Katharine Hayhoe, a prominent climate scientist, has been digging into Foote's past for a few years now, as has Liz Foote, a member of the family and a scientist in her own right. Annarita Mariotti, an ocean and atmospheric scientist at NOAA, physicist John Perlin and author Katharine Wilkinson have also joined the fight in promoting Foote's forgotten achievements.
From what we know so far, it's thought that Foote got her paper published, in large part, because her husband was a member of the AAAS. In the mid-1800s, it wasn't uncommon for a paper to be read by a proxy and while it was possible for women to speak at these meetings, it is worth noting that in this case a male professor spoke on Foote's behalf.
"Science was of no country and of no sex," the professor began before reading her results. "The sphere of woman embraces not only the beautiful and the useful, but the true."
Foote's experiment was nowhere near as sophisticated nor as controlled as Tyndall's later research.
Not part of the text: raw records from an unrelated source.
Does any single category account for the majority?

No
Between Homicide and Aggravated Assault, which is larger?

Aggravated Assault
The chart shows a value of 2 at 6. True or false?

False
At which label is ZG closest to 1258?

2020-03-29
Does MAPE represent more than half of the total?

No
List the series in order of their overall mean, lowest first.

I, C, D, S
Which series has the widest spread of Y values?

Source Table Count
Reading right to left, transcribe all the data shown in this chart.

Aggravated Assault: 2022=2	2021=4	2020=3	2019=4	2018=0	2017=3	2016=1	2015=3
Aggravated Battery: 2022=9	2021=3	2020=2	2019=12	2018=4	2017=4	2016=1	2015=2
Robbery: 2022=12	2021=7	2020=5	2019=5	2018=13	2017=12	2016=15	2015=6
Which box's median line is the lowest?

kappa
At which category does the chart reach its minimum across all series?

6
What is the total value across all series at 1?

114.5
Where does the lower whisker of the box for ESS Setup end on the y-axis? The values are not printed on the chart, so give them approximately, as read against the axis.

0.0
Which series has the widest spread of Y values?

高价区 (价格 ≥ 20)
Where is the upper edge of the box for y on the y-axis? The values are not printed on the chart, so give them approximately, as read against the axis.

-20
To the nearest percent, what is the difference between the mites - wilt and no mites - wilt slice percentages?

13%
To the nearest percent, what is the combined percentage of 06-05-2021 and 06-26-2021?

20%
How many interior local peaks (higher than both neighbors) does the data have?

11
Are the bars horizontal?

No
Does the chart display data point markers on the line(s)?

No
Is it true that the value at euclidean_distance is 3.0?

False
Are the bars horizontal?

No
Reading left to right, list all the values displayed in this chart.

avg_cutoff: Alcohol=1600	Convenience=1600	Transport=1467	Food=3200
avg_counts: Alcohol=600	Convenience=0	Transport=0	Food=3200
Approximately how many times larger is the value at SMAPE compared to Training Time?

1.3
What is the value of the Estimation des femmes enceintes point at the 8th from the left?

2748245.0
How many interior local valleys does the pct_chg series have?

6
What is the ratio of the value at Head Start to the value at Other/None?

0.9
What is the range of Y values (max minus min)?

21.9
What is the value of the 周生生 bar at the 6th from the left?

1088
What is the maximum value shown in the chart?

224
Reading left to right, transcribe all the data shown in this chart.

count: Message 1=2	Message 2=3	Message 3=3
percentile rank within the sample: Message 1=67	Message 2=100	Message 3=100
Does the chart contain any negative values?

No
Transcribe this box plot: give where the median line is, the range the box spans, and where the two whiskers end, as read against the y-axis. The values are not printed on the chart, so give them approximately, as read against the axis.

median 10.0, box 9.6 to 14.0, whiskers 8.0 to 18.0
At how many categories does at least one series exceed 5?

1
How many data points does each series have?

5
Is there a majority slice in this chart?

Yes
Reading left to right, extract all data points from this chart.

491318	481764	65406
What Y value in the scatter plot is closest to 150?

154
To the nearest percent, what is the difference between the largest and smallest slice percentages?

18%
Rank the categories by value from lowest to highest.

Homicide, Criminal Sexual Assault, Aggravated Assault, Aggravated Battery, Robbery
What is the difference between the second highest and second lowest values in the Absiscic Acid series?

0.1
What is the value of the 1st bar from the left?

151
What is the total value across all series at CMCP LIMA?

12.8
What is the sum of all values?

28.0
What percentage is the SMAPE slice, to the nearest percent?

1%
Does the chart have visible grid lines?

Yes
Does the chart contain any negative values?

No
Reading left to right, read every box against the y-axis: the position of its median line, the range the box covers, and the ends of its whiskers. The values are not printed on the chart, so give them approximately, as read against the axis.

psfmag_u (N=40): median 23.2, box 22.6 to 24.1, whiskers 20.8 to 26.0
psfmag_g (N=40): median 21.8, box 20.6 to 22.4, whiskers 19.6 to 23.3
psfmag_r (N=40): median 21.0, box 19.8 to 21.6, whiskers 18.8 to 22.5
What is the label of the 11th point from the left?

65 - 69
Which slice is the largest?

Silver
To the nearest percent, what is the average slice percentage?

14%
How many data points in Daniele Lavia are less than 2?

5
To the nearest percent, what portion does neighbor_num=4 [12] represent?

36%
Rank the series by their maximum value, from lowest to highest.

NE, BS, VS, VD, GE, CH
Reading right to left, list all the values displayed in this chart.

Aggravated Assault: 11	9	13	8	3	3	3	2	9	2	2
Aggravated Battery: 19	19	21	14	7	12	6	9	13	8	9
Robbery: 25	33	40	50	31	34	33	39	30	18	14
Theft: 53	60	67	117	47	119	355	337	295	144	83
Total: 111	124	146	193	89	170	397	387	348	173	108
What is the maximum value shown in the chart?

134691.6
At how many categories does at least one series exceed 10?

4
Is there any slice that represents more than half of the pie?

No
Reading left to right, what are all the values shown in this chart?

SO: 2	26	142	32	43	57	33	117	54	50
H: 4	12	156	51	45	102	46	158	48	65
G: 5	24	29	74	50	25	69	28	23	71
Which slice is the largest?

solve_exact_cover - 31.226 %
Her simple set-up involved filling separate glass jars with water vapour, carbon dioxide, and air, and then comparing their ability to heat up.
Tyndall, on the other hand, had rigorous scientific training with access to expensive, high quality equipment, and his findings confirmed what Foote could only speculate.
Whether he knew about Foote or her ideas remains unknown.
"There was a bit of luck involved," Hayhoe told Climate Change News, "but I think it is amazing that she connected the dots and came to a conclusion that subsequent science has proved to be correct."
As a woman, Foote's access to higher education and scientific institution was limited and she faced great sexism (Tyndall himself once wrote that women had "more feeling and less intellect than men"). But she was right on the brink of a major cultural shift, which she herself was helping to lead.
In her time, Foote was a central figure in the American suffragette movement and her name appears fifth on the declaration from the first US women's rights convention at Seneca Falls. She was also one of the only women practising science at the time.
Remembering Eunice Foote's achievements is to remember not only how far climate science has come, but also how far women have come. Her family member and marine biologist Liz Foote told Audubon Magazine that her ancestor's story is an inspiration and a reminder that "we need to work harder to support women in science so they stay in science."
These days, there are more women in the field of climate science than ever before, but even though great progress has been made, too many female scientists still struggle to make themselves heard in a male-dominated discipline.
The IPCC is home to some of the most recognised climate scientists in the world, but a recent survey among 100 women in its ranks reveals that many still feel poorly represented and think their gender is an important barrier to their full participation.
From 1990 to 2018, the proportion of female authors on IPCC reports increased only modestly, from less than 5 percent to more than 20 percent.
"I found Foote's story inspiring and very relevant in today's world," Mariotti told Climate.gov.
"It is a reminder of the struggle that women have gone through to emerge in science and society. Her story is also a reminder that basic elements of climate science, like the warming potential of carbon dioxide, were already being demonstrated over 150 years ago."
This article is part of ScienceAlert's special climate edition, published in support of the global #ClimateStrike on 20 September 2019.